Because libwebrtc use rtx for bandwidth estimate, it may send rtx packet without receiving NACK. Such as: Libwebrtc sent rtp packets with seq num 1, 2, 3 and then sent rtx packet with rtp seq num 3 for bandwidth estimate. Rtp packet with seq num 3 may lost beacuse of networker problem, but rtx packet with rtp seq num 3 arrived. So finally we got rtp packets with seq num 1, 2 and rtx packet with seq num 3.

penguinol commented 1 year ago

thanks for reply~ Do you mean when mediasoup receive rtx packet before sending nack, maybe we should return true in NackGenerator::ReceivePacket if isRecovered deal logic? because if the rtx packet is received before the nack is sent, the code will enter the processing logic of NackGenerator::ReceivePacket if isRecovered

image

I did some tests, if return True here, we may send duplicate rtp packets to the consumer.

mengbieting commented 1 year ago

Hi, the scenario you describe is when the rtx packet arrives before the rtp packet with the corresponding seq number, and the rtp packet is not really lost, in this case, the modification of return true will cause mediasoup to send duplicate rtp packet the consumer, right? I applied this modification to my project before, and found that the caton rate on the consumer side has decrease compared with the same conditions, but I didn't notice the problem that duplicate seq number packets may be sent by mediasoup, thank you point out this problem, if I have a better way to modify it, I will submit it to this issue again, thanks~

penguinol commented 1 year ago

There are two situations:

  1. rtp packet arrived after rtx packet because of out of order.
  2. libwebrtc may send serveral rtx packets with same rtp seq num to fill the bandwidth.
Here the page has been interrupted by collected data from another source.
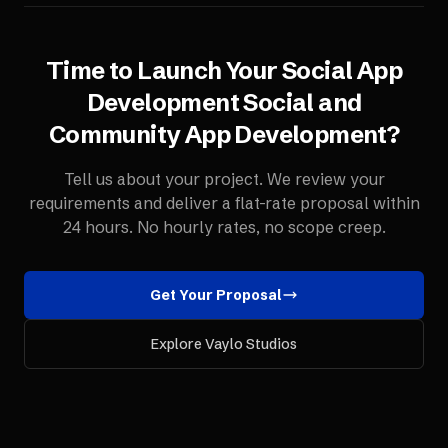
Time to Launch Your
Social App
Development
Social and
Community App Development
?
Tell us about your project. We review your
requirements and deliver a flat-rate proposal within
24 hours. No hourly rates, no scope creep.
Get Your Proposal
Explore Vaylo Studios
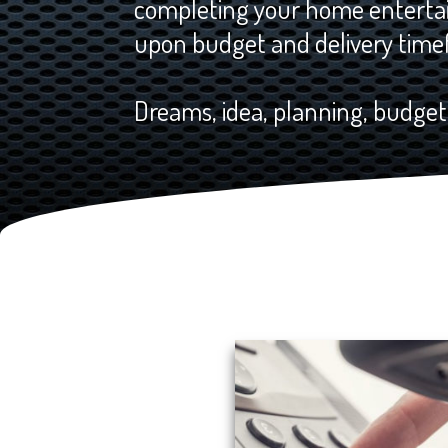
completing your home entertai
upon budget and delivery time
Dreams, idea, planning, budgeti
912 considered the second situation.

ibc commented 1 year ago

We don't forget about this, it's just that we are focused on some incoming huge changes and prefer to handle this PR after them.

Romantic-LiXuefeng commented 1 year ago

Because libwebrtc use rtx for bandwidth estimate, it may send rtx packet without receiving NACK. Such as: Libwebrtc sent rtp packets with seq num 1, 2, 3 and then sent rtx packet with rtp seq num 3 for bandwidth estimate. Rtp packet with seq num 3 may lost beacuse of networker problem, but rtx packet with rtp seq num 3 arrived. So finally we got rtp packets with seq num 1, 2 and rtx packet with seq num 3.

Such as: Libwebrtc sent rtp packets with seq num 1, 2, 3 and then sent rtx packet with rtp seq num 3 for bandwidth estimate.

Hello @penguinol , Does I miss something? In probe state, Pacer deliver the the media rtp packets as probe packet directly. only padding packets in rtx. What's the situaltion sent the rtx packet with seq_num 3?